FIG. 1B shows a microbubble collapse range 55 when a focus point is formed at a relatively long distance. As shown in FIG. 1B, to ensure a certain degree of sound pressure at the focus point even at a long distance with a long propagation distance, many transducers must be driven at a high voltage. In this case, in the short-distance region, the ultrasound beam becomes wide and the microbubble collapse range 55 also becomes relatively wide. As a consequence, microbubbles on adjacent ultrasound scanning lines collapse. When, therefore, ultrasound transmission/reception is performed afterward in this scanning line direction, microbubbles will have collapsed and been lost.
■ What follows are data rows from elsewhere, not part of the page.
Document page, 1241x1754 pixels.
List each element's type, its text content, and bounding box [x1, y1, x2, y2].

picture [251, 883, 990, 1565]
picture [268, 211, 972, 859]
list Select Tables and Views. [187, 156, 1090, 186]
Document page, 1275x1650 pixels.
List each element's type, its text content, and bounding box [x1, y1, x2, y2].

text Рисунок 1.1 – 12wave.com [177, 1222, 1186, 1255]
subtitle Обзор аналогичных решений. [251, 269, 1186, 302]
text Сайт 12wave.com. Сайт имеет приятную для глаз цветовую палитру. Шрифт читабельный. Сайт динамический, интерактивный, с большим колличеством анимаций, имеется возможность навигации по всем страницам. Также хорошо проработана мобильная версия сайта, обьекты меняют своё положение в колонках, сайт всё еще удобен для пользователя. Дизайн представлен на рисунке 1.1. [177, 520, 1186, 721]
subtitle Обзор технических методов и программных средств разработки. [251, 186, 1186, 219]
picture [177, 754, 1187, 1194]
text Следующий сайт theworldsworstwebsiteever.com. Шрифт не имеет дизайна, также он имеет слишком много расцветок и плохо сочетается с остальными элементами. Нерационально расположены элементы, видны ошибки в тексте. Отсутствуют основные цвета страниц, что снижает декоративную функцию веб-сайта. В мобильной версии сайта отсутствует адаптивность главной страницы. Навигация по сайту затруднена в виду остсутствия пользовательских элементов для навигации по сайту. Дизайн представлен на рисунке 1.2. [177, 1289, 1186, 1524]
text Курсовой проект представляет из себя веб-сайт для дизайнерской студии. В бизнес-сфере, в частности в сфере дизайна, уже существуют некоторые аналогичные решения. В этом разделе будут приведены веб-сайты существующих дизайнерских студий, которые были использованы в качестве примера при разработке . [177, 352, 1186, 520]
Another problem will be described next. Consider a case wherein a cardiac minor axis image is obtained by the contrast echo method. As shown in FIG. 2, if a focus point is set at a short distance in accordance with a depth 61 of a cardiac muscle front wall portion 61, a rear wall portion 62 is hardly visualized due to biological damping and a curtain effect due to microbubbles filling a cardiac cavity.
If a focus point is set at a long distance in accordance with the rear wall portion 62, applied ultrasound pulses collapse microbubbles on adjacent ultrasound scanning lines in the short-distance region. Therefore, no contrast enhance effect can be expected at the front wall portion 61.
It is known that in the sector scan method, when ultrasound waves are transmitted in a direction greatly shifted from a direction perpendicular to the probe vibration surface, a decrease in sound pressure and an increase in side lobe level occur as compared with application of ultrasound wave in the direction perpendicular to the problem vibration surface. That is, when ultrasound waves are applied to a cardiac muscle side wall portion 63, side lobes collapse microbubbles near the front wall portion 61 and rear wall portion 62.
It follows from the above description that it is practically impossible to transmit ultrasound waves so as to form a uniform sound field distribution on an entire scan slice. The luminance reference level is therefore not uniform within the scan slice and varies. Since scattering by tissue exhibits a relatively linear response, luminance can theoretically be made uniform by level correction for reception signals. However, a response of microbubbles exhibits strong nonlinearity, and phenomena such as nonlinear vibrations, expansion, and collapse of microbubbles, vary in a complicated manner depending on the absolute level of applied sound pressure. Therefore, it is practically impossible to correct reception signals.